* [Recorded information]:
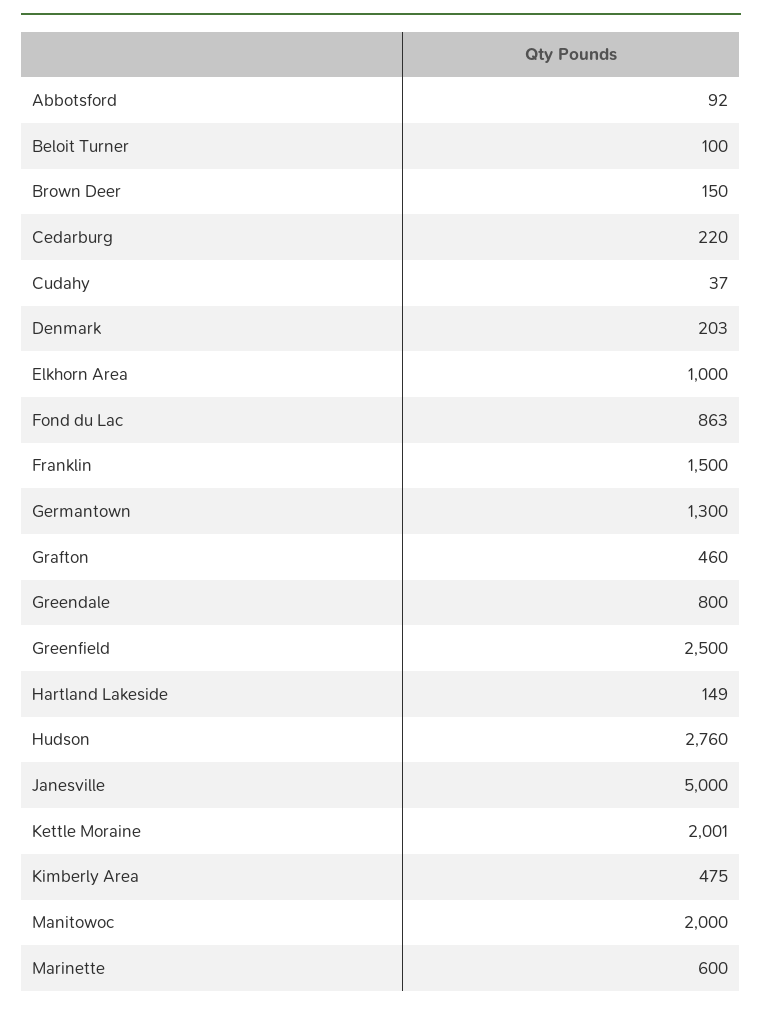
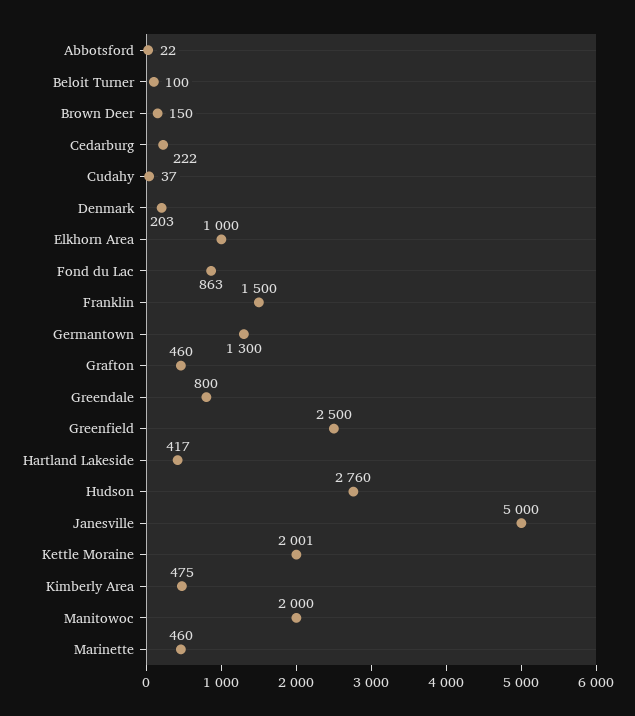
  {
-   "Abbotsford": 92,
+   "Abbotsford": 22,
    "Beloit Turner": 100,
    "Brown Deer": 150,
-   "Cedarburg": 220,
+   "Cedarburg": 222,
    "Cudahy": 37,
    "Denmark": 203,
    "Elkhorn Area": 1000,
    "Fond du Lac": 863,
    "Franklin": 1500,
    "Germantown": 1300,
    "Grafton": 460,
    "Greendale": 800,
    "Greenfield": 2500,
-   "Hartland Lakeside": 149,
+   "Hartland Lakeside": 417,
    "Hudson": 2760,
    "Janesville": 5000,
    "Kettle Moraine": 2001,
    "Kimberly Area": 475,
    "Manitowoc": 2000,
-   "Marinette": 600
+   "Marinette": 460
  }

* [Problem requirements]: Whenever the word "Hartland" appears in a line of the listing, copy out that line.

* [Answer space]:
-   "Hartland Lakeside": 149,
+   "Hartland Lakeside": 417,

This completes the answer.